A La Manufacture, jusqu’au 22 juillet. Texte édité aux éditions Théâtrales.
L’ouvrir, de Morgan·e Janoir. Le metteur en scène raconte avec finesse, par la voix et le chant de Pauline Legoëdec, les hésitations qui précèdent le plongeon avant un coming out. Retrouver notre critique.
Au théâtre 11, Jusqu’au 24 juillet, à 11 h 45, Avignon, 11, boulevard Raspail (une heure).
Décoloniser le dancefloor, d’Habibitch. Porté par la danseuse et conférencière, le spectacle brasse tout le vocabulaire nécessaire à mettre en PLS n’importe quel élu en place tout en nous initiant à la résistance par la danse.
Jusqu’au 22 juillet au château de Saint-Chamand, navette 19 h 15, spectacle 19 h 40. Relâche le 17 juillet. Retour à Avignon 21 h 35 en navette.
Le billet
Mais pourquoi veut-on absolument entendre de l’arabe au festival d’Avignon ? Après l’anglais et l’espagnol, cette année, la langue arabe est l’invitée du festival. Petite réflexion sur nos attentes et nos fantasmes, et la manière dont les artistes du monde arabe invités lors de cette édition en jouent.
L’interview fournaise
Rachida Brakni. L’actrice et metteuse en scène, présente au Festival pour une lecture d’un texte inédit d’Assia Djebar, raconte ses débuts à la Comédie-Française et son rapport aux personnages qu’elle incarne. «Je rêve d’entrer dans le théâtre et de filer directement sur le plateau.»
Les coulisses
Aurélie Charon et son Radio Live. Dans trois spectacles au théâtre Benoît-XII, la productrice de France Culture donne la parole à des jeunes vivant dans des zones de conflits, en Syrie, à Gaza, en Bosnie, en Ukraine, au Liban ou au Rwanda. Elle raconte le long chemin, plusieurs années durant, qui a mené à ces performances et prévient : «Il faut se méfier de la revanche des enfants.»

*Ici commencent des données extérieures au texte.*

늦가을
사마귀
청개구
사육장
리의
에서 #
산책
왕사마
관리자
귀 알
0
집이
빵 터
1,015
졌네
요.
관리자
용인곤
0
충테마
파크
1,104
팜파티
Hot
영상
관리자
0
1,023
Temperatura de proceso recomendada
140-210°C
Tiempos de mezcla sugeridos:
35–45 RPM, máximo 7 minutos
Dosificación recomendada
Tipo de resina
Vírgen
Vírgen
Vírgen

Radio Live - Vivantes d’Aurélie Charon au théâtre Benoît-XII, 12 rue des Teinturiers, au Festival d’Avignon le samedi 19 juillet à 17 heures.

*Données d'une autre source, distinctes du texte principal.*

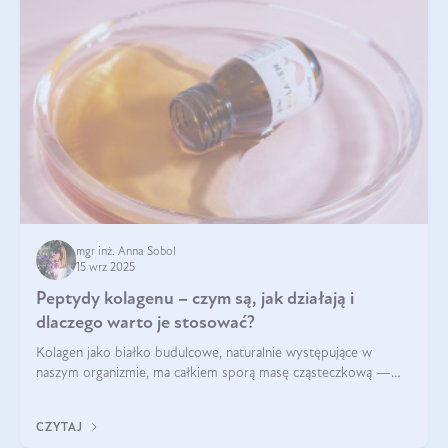
mgr inż. Anna Sobol
15 wrz 2025
Peptydy kolagenu – czym są, jak działają i
dlaczego warto je stosować?
Kolagen jako białko budulcowe, naturalnie występujące w
naszym organizmie, ma całkiem sporą masę cząsteczkową —
nawet do 300 kDa. Jeśli chcielibyśmy suplementować go w tej
formie, byłby trudno strawialny. Aby był lepiej przyswajalny i
CZYTAJ
bardziej biodostępny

Radio Live - Nos vies à venir au théâtre Benoît-XII le mardi 15 et le dimanche 20 juillet à 17 heures.
Radio Live - Réuni·es au théâtre Benoît-XII le mercredi 16 et le lundi 21 juillet à 17 heures.
En direct
Une marche de soutien au journaliste sportif Christophe Gleizes, condamné le 29 juin à sept ans d’emprisonnement, a eu lieu ce mercredi 16 juillet au matin, à Avignon, pour rappeler que le «journalisme n’est pas un crime». Son frère Maxime, comédien, ainsi que Mortaza Behboudi, reporter franco-afghan arrêté en janvier 2023 à Kaboul alors qu’il réalisait un reportage sur le sort des étudiantes universitaires afghanes, étaient de la marche. Retrouver notre reportage.
Et dans les jours qui viennent ?
Ce jeudi 17 juillet, le solo chorégraphique Rinse créé par les Australiennes Amrita Hepi et Mish Grigor exploreront les premiers moments d’une histoire d’amour au gymnase du lycée Mistral. Puis Dida Nibagwire et Frédéric Fisbach adapteront dans le cloître des Célestins le roman de Gaël Faye, Petit Pays, dans Gahugu Gato.